If you’re new to the world of developmental trauma and you’ve read my previous articles I’ve hopefully convinced you by now that chronic childhood stress is a thing, and people can wrestle with its noxious aftermath all their life.
Thankfully there is now good evidence pointing to several interventions that help survivors bounce back from a traumatic childhood. Individual solutions depend on each person’s circumstances, but here are some of the things we know they work.
Nervous system rewiring
Dr. Bessel van der Kolk calls it ‘limbic system therapy’. Because trauma lives on in the victim’s hyperactivated or shut down nervous system, healing cannot happen without engaging the body. Yoga, neurofeedback, sensorimotor psychotherapy, mindfulness based interventions, breath work, music, meditation, tai chi - the list goes on - are all powerful means to turn down the internal alarm bells, release tension, and restore the balance between the emotional and the rational brain. Body work in trauma recovery is primarily targeted at regaining a sense of felt safety.
EMDR
Eye Movement Desensitization and Reprocessing (EMDR) is a groundbreaking psychotherapy model specifically designed to alter the way trauma survivors access and process traumatic memories. Scoring high in peculiarity as well as effectiveness, EMDR is slowly crossing into mainstream as mental health professionals are discovering that EMDR works well for a multitude of issues, from anxiety and behavioral issues to personality disorders.
Psychoeducation
Psychoeducation is basically a fancy word for learning what’s going on with a person who is tackling a mental health challenge. For a long time doctors and therapists held their cards close to their chest, and patients or clients were expected to comply unreservedly with the treatment they were assigned. Today psychoeducation is recognized as a critical ingredient in mental health treatment for a wide range of conditions, including trauma recovery. People seeking improved mental and emotional health and their support networks (families, friends, co-workers) appear to benefit greatly from simply knowing more about the condition in question, treatment options and rationale, prognosis, and all they ways in which they can support recovery.
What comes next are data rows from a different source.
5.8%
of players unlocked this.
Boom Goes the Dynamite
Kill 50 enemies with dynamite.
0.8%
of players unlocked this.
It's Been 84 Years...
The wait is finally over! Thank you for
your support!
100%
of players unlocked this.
As someone who’s been feeling for trauma recovery in the dark for years, I’ve experienced the power of psychoeducation directly. When I started reading about trauma I couldn’t stop. Being able to finally solve the puzzle of my various symptoms - from recurrent nightmares and irritability to chronic fatigue and difficulties understanding language in busy environments - was a huge relief. Realizing that everything I was experiencing actually made sense and was lived by others as well was liberating, normalizing, destigmatizing. I was suddenly in a position to see beyond symptoms and make informed decisions about my mental health.
We are not machines that can be brought to a workshop to be fixed. We play an active role in our healing process, whether we’re intentional about it or not. When client and therapist share the same understanding of a problem they can build a genuine and powerful healing alliance. Trauma treatment requires buy-in, and psychoeducation facilitates that.
Psychoeducation is the reason I created this blog. My mission is to put information and reflection tools in the hands of developmental trauma survivors and their allies, so they can recognize the root cause of their struggles and navigate their recovery from a place of agency, wisdom and compassion.
And finally… love
Love cures all wounds, and not even childhood trauma can resist it. Deep, safe connection with others - be it romantic partners, close friends, teachers, extended family members - goes a long way. Long before I had any clue who I was and who I wanted to become I was repeatedly lifted by some amazing people I was blessed to cross paths with in life. Their incomprehensible-to-me warmth, generosity and kindness that they insisted to direct at me despite my hedgehog-like demeanor and emotional ineptitude have left a deeper mark on me than any trauma ever could. You know who you are, and I love you back tenfold.
Please share this with anyone who might find it helpful, and I hope you check in here again next week.
Thanks for tuning in,
Adina
I can attest to the effectiveness of EMDR. My thearpist uses that along with Focusing to help me access my repressed emotions then work with the traumatic memories. It's amazing. Love is the best healing balm and very gratefully it's an important ingredient in my therapy too.